### [What the task asks]
Below is a set of records. Please retype every one exactly.
Input Start Marker
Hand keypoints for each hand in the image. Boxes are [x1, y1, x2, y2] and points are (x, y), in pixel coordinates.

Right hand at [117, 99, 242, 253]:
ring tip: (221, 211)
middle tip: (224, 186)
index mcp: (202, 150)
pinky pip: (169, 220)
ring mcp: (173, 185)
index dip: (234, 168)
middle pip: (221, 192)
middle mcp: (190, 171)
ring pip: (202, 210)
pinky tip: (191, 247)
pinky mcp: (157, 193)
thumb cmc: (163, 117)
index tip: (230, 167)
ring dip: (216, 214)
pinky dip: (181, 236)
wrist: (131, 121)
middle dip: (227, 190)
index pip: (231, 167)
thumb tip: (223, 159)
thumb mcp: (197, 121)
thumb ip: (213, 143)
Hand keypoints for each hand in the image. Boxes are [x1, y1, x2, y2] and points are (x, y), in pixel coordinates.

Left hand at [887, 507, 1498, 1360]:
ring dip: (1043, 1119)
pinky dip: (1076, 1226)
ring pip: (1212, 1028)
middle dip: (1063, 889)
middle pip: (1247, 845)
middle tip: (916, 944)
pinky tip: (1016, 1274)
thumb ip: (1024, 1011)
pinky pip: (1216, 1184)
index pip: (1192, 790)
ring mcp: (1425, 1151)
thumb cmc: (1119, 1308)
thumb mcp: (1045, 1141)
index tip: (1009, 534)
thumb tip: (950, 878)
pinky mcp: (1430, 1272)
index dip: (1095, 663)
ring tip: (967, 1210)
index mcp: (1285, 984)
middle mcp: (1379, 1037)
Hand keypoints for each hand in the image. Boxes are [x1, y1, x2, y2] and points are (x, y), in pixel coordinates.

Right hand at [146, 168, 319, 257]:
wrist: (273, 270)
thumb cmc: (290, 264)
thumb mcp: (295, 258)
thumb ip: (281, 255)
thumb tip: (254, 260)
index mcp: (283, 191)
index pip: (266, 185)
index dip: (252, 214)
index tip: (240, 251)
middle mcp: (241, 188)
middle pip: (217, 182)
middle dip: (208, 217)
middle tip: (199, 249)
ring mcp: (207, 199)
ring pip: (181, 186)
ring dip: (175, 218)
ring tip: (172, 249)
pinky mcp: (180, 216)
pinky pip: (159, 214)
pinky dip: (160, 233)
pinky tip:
Input End Marker
### [Finished exercise]
Hand keypoints for each hand in the image. Boxes are [x1, y1, x2, y2] and points are (x, y), in pixel coordinates.

Right hand at [117, 99, 242, 253]:
ring tip: (221, 211)
middle tip: (224, 186)
index mcp: (202, 150)
pinky pip: (169, 220)
ring mcp: (173, 185)
index dip: (234, 168)
middle pip: (221, 192)
middle mcp: (190, 171)
ring pip: (202, 210)
pinky tip: (191, 247)
pinky mcp: (157, 193)
thumb cmc: (163, 117)
index tip: (230, 167)
ring dip: (216, 214)
pinky dip: (181, 236)
wrist: (131, 121)
middle dip: (227, 190)
index pip: (231, 167)
thumb tip: (223, 159)
thumb mcp: (197, 121)
thumb ip: (213, 143)
Hand keypoints for each hand in the image. Boxes are [x1, y1, x2, y2] and points are (x, y), in pixel coordinates.

Left hand at [887, 507, 1498, 1360]:
ring dip: (1043, 1119)
pinky dip: (1076, 1226)
ring pip: (1212, 1028)
middle dip: (1063, 889)
middle pip: (1247, 845)
middle tip: (916, 944)
pinky tip: (1016, 1274)
thumb ip: (1024, 1011)
pinky pip: (1216, 1184)
index pip: (1192, 790)
ring mcp: (1425, 1151)
thumb cmc: (1119, 1308)
thumb mcp: (1045, 1141)
index tip: (1009, 534)
thumb tip: (950, 878)
pinky mcp: (1430, 1272)
index dip: (1095, 663)
ring tip: (967, 1210)
index mcp: (1285, 984)
middle mcp: (1379, 1037)
Hand keypoints for each hand in the image. Boxes are [x1, y1, x2, y2] and points are (x, y), in pixel coordinates.

Right hand at [146, 168, 319, 257]:
wrist: (273, 270)
thumb cmc: (290, 264)
thumb mcp: (295, 258)
thumb ip: (281, 255)
thumb tip: (254, 260)
index mcp: (283, 191)
index pip: (266, 185)
index dip: (252, 214)
index tip: (240, 251)
middle mcp: (241, 188)
middle pip: (217, 182)
middle dip: (208, 217)
middle tip: (199, 249)
ring mcp: (207, 199)
ring pip: (181, 186)
ring dip: (175, 218)
ring tip: (172, 249)
pinky mcp: (180, 216)
pinky pip: (159, 214)
pinky dip: (160, 233)
pinky tip:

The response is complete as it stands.